EXTRACTED TEXT =>
════
Trying to get a French dinner together

Trying to design a good French dinner in the Escoffier style.

A standard French formal meal at WCI consisted of seven courses:

1.       Hors d’oeuvres froid
2.       Potage
3.       Hors d’oeuvres chaud (Replacement for Poisson, as not many people wanted a fish course, or something I really don’t know why they broke the formulae but they did.)
4.       Glace
5.       Entrée et entrements
6.       Salade
7.       Dessert

I am at a loss so here is the menu from possibly the most famous Escoffier dinner that the master (Escoffier) actually had a hand in. You will note that these days an ice course is served before the Entrée to cleanse the palate before the richness of the sauces that mask the fact that French cooking isn’t that much better than the English…the French just have sauces. In this menu the Roti is served after the Ice but before the salade. It is actually quite had to reconstruct in the fact that like most Edwardian or fin de siècle dinners were served a la Francais and not a la Russe (A la Russe is the way Americans serve food, one course after the other each plate perfect and set. A la Francais meant that someone offered you something from a dish and you were served from this dish if you wanted some. It makes it hard when you see a menu of some forty dishes, to figure out who ate what. ) This menu was printed in the morning the day the meal was served, the cooks trained by Escoffier and his cronies would have allowed very little variation. The only point of “Imagination” would have come through the “hors d’oeuvres varies”, something Escoffier was violently against. Escoffier also complained about the American and British (Italians were not real people according to Escoffier in his “Early Years” he was a bigoted fool and in his later years threatened suicide on a regular basis because of what had happened to France, but around 1900 he was the best chef ever. To this day he is a demi-g@d. He classified the sauces, he defined the methods of cooking (Braised, Broiled, Baked, Sautéed, Fried etc…)  habit of having a cocktail before dinner. Escoffier said that it ruined the palette for the food that was to come. No chef has ever equaled Escoffier in pretentiousness, holier than thou-ism of in creation of dishes that can be called “New”. Yet in his cookbook “Ma Cuisine” there are failures, his Chicken Marengo (A favorite dish in Britain) is insipid and uninspired.  His instructions for Pot au feu are whimsical at best and lacking. Any good French housewife with and over bearing grandmother could produce a pot au feu that makes you beg for more even after you realize it is just a pot roast with a twist.
Don’t get me wrong, I love Escoffier. I keep a ratty 80 year old copy by my bed with my bible. It is that important to cuisine.

Well here is the meal, about 250 people ate of this menu (There was a special dinner being offered elsewhere where the menu was a la carte. No menu has survived.)

1.       Hors d’oeuvres varies: Left blank (Escoffier thought that appetizers of any type should be ignored, however no Edwardian could go through a meal without them.)
a.       Oysters (the menu does not specify but one may think that these were raw on the half shell? That however is a speculation no one has ever said.)
════
RECORDS SUPPLIED =>
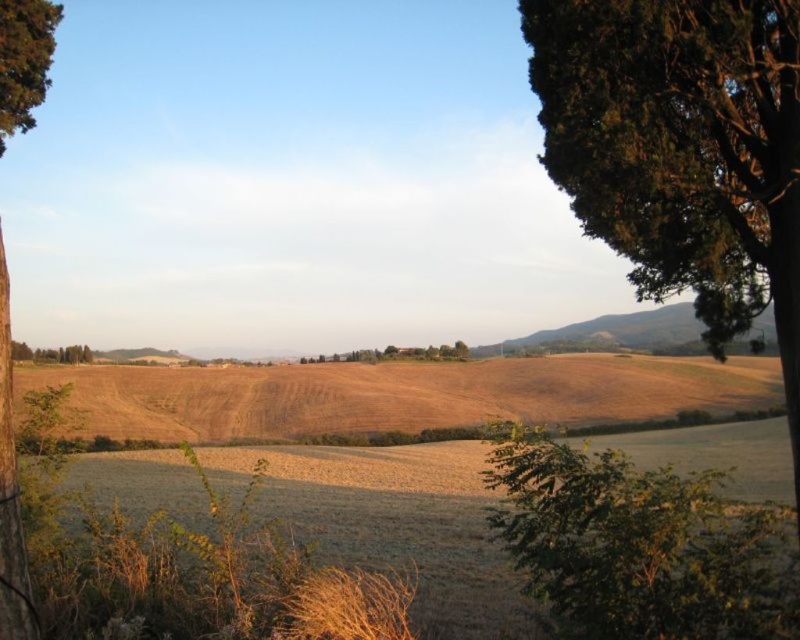
Which is below, green leafy tree at upper left or green leafy tree at center?

Positioned lower is green leafy tree at center.

Between green leafy tree at upper left and green leafy tree at center, which one has more height?

With more height is green leafy tree at upper left.

Is point (41, 54) farther from camera compared to point (370, 352)?

No, it is in front of (370, 352).

Where is `green leafy tree at upper left`? Image resolution: width=800 pixels, height=640 pixels. green leafy tree at upper left is located at coordinates (24, 60).

Where is `green leafy tree at lower right`? This screenshot has width=800, height=640. green leafy tree at lower right is located at coordinates (641, 545).

In the scene shown: Between green leafy tree at right and green leafy tree at upper left, which one is positioned higher?

green leafy tree at upper left is above.

Can you confirm if green leafy tree at right is bigger than green leafy tree at upper left?

Yes, green leafy tree at right is bigger than green leafy tree at upper left.

From the picture: Measure the distance between green leafy tree at right and camera.

A distance of 6.28 meters exists between green leafy tree at right and camera.

This screenshot has width=800, height=640. Identify the location of green leafy tree at right. pos(682,150).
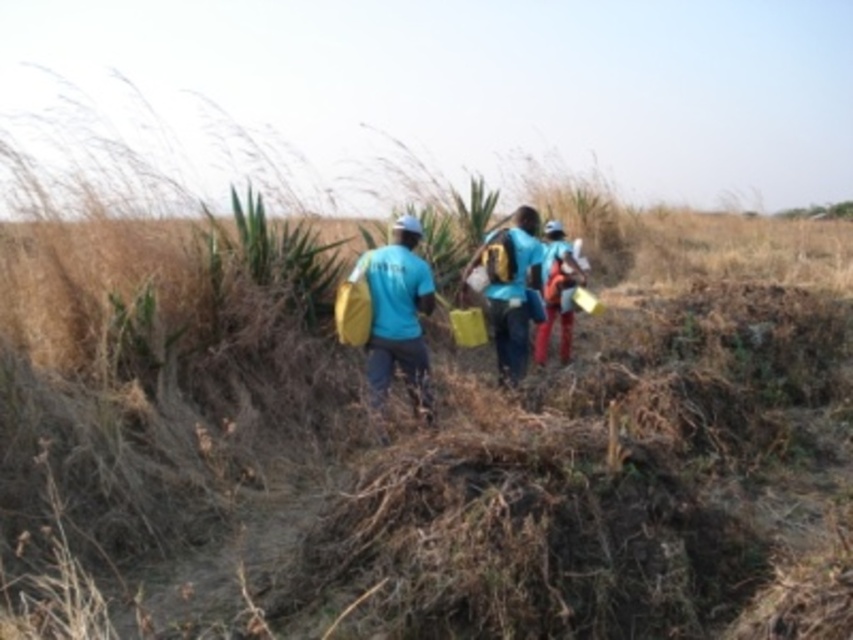
Question: Does blue matte backpack at center have a lesser width compared to matte orange backpack at center?

Choices:
 (A) yes
 (B) no

Answer: (B)

Question: Among these objects, which one is nearest to the camera?

Choices:
 (A) blue matte backpack at center
 (B) matte orange backpack at center
 (C) matte blue shirt at center

Answer: (C)

Question: Which point is closer to the camera?

Choices:
 (A) click(x=403, y=301)
 (B) click(x=538, y=356)
 (C) click(x=524, y=372)

Answer: (A)

Question: Is matte blue shirt at center to the left of blue matte backpack at center from the viewer's perspective?

Choices:
 (A) yes
 (B) no

Answer: (A)

Question: Does matte blue shirt at center appear over matte orange backpack at center?

Choices:
 (A) yes
 (B) no

Answer: (B)

Question: Which point appears farthest from the camera in this image?

Choices:
 (A) (544, 346)
 (B) (410, 227)
 (C) (538, 285)

Answer: (A)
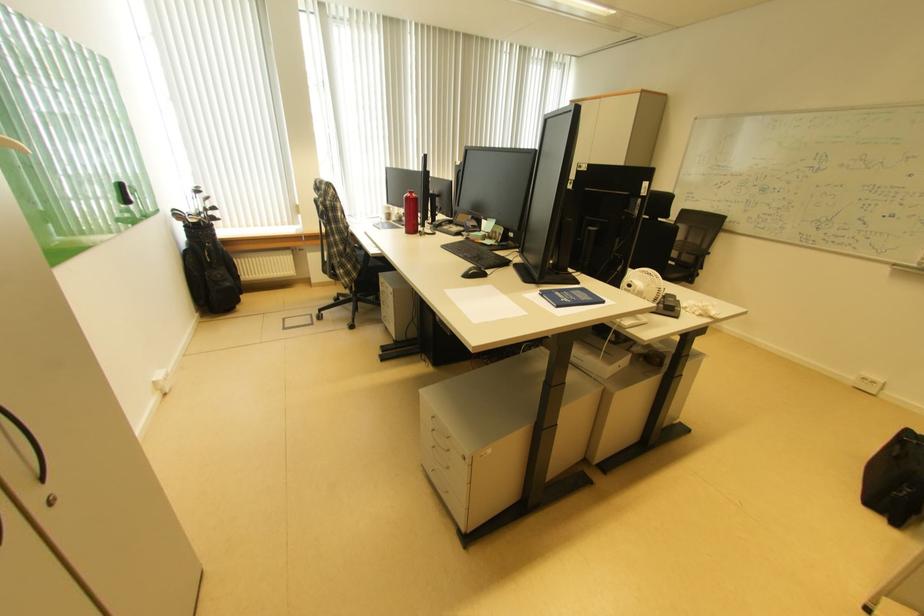
The width and height of the screenshot is (924, 616). In order to click on phone handset in this screenshot , I will do `click(669, 305)`.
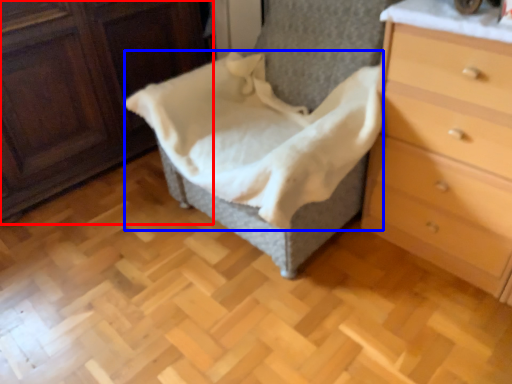
Question: Among these objects, which one is farthest to the camera, furniture (highlighted by a red box) or blanket (highlighted by a blue box)?

Choices:
 (A) furniture
 (B) blanket

Answer: (A)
════
TASKS FOR THIS EXERCISE =>
1. According to the piece on planning a French dinner, why is an ice course now served before the Entrée? Answer in one to three sentences.
2. Carry on the piece on planning a French dinner, starting right after its last line about the oysters.
You won't need the data for any of this.

ANSWERS TO THE PROBLEMS =>
1. The ice course cleanses the palate before the rich sauces of the Entrée.

2.
2.       Potage:
a.       Consommé Olga
b.      Cream of barley
3.       Poisson:
a.       Poached Salmon with Moussaline sauce (A highly seasoned hollandaise with whipped cream added just before serving)
4.       Entrées:
a.       Filets Mignon Lili ( A filet mignon sautéed then a deglazed, a sauce made of this, the steak is placed on a fried crouton of bread, the pan sauce is poured over it is then topped with béarnaise, and all steakyness is lost in the flavor…)
b.      Chicken Lyonnais: Chicken breast seared and then braised in white wine with a smothering amount of onions (Lyon? Hello?)
c.       Vegetable Marrow Farcie (A stuffed giant zucchini stuffed with rice, basilico, parmesan and bread crumbs)
5.       Releves:
a.       Lamb with mint sauce (as it sounds)
b.      Beef Forestiere:
                                                               i.      Beef roasted with veggies with a burnt demi-glace garnished with brunois (basically veg-all, tiny diced veggies) of roasted veggies.
c.       Roast Duckling glazed with brandy with spiced applesauce
6.       Entrements:
a.       Chateau potatoes (cut into bizarre crescents and fried)
b.      Boiled new potatoes
c.       Parmentier Potatoes (Cut into small dice (Brunois) and fried with garlic, shallots and lashings of butter)
d.      Timbales of molded minted peas
e.      Creamed Carrots (A little different than you might know, these were julienned, stewed for too long in butter, white wine is added, then cinnamon, clove, mace, nutmeg and and finally heavy cream. )
f.        Boiled rice
7.       Glace:
a.       Punch Romaine
8.       Rôti:
a.       Roasted Squab on wilted watercress
9.       Salade:
a.       Aspérages with champagne saffron vinaigrette (warm)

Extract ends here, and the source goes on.